After the event, she learned that the grandmothers attending had remembered the days of rich Polish cultural events in the area and wanted their grandchildren to experience it. Also attendees weren’t just from the Polish churches, but from throughout the Valley.

“I gathered people together representing different aspects of Polish culture-polka, church, dance club, the arts club and said to them, ‘The arts club does beautiful stuff but no one knows about it.’ My background was in PR. The woman from North Carolina was a graphic artist. Another guy was an accountant by training, so we had the finance,” she said.

So in 2008, Polish Youngstown was created.

She recommended Polish Happy Hour as the next event because they had a similar successful gathering in the Washington, D.D., area.

“We had our first Polish Happy Hour at Imbibe downtown with Polish jazz,” Cika Heschmeyer said. “It was learning about Poland in a new way. It’s not all polkas and pierogis.”

In the last 10 years, she also helped initiate Simply Slavic, promoted Ballet Western Reserve and is the regional director of the Autism Society. In short, she enjoys community involvement.

Ken Shirilla, chair of Polish Happy Hour and director of Simply Slavic, has worked with Cika Heschmeyer since the early days of Polish Youngstown.

“Aundrea’s biggest strength is that she is an idea person and she figures out how to bring the idea to life. She is also very organized,” Shirilla said.

“She knows how to throw a party and what people like to do,” he said. “She is the catalyst for all Polish Youngstown activities. Without her, it would not go on.”

Typically, food is included in each of the Polish Youngstown get-togethers.

“I do all of her catering,” Jack Kravitz of Liberty’s Kravitz Deli said.

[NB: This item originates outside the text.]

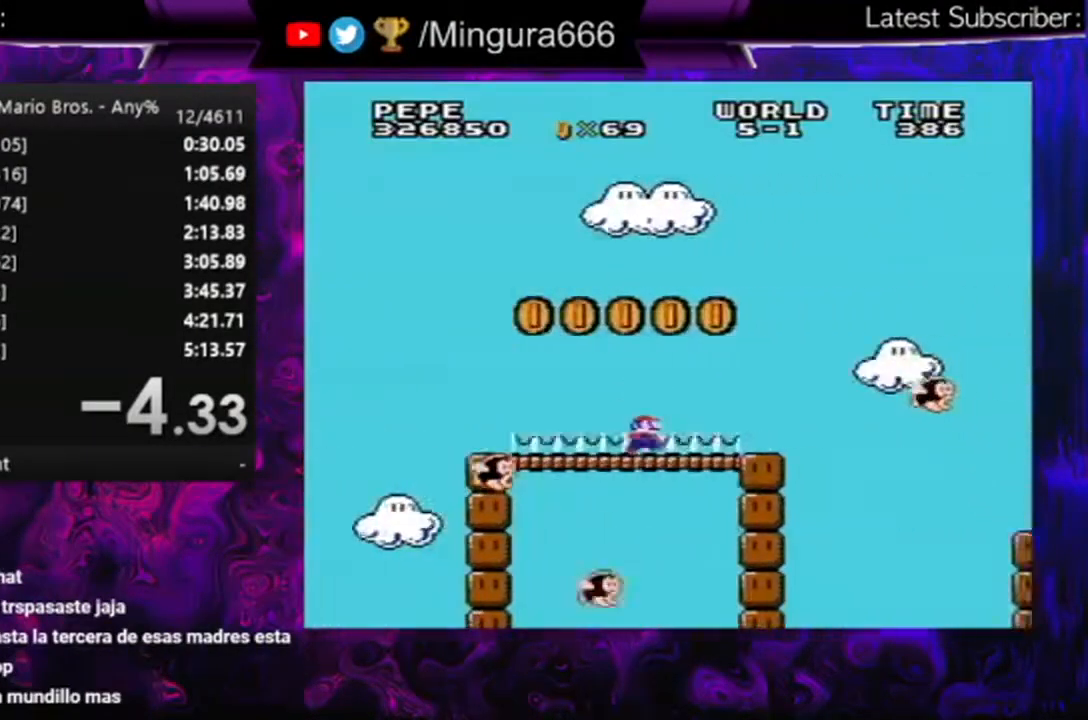
{"buttons": ["B", "DPAD_RIGHT"], "events": [[267, "A", "down"], [467, "A", "up"]]}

“Aundrea and I work really well together. She is concerned with the aesthetics, and my specialty is food,” Kravitz said. “I don’t really care what things look like, and she does. I care about the taste.”

Polish Youngstown events are inclusive for people of all ages and interests in Polish culture, Cika Heschmeyer said.

“We’re really proud of the fact that we try to reach you where you are. So if you don’t like pierogi, how about Chopin? If you don’t like classical music, how about polkas?”

She has visited the land of her maternal ethnic background as a child one summer in the early 1970s during Communism when her father’s job sent him there and as an adult to reconnect with relatives. Her knowledge of the culture has expanded as a result of her travel experience. She is seen as a local expert on Polish customs.

“We did a Polish wedding a couple of years ago. One of their first dates was our Polish Day, our big festival in August. They called me and said, ‘We want our wedding to be really Polish.’ The dancers came in. Everyone who attended got a Polish doll,” Cika Heschmeyer said.

Cika Heschmeyer’s leadership style is viewed as another reason for the success of Polish Youngstown.

“Aundrea is such a great leader as evidenced by how much she can get people to volunteer of their time and talents. If she asks for help with a project, assume that she has already given 10 times as many hours,” said Angela Messenger, vice president of Polish Youngstown.

Messenger said that seeing Cika Heschmeyer’s desire to honor the immigrant population before her by continuing and learning their traditions lit a fire.

“I hadn’t realized I had such a passion for my Polish heritage and creating community programming until Aundrea’s infectious drive prompted my interest,” she said.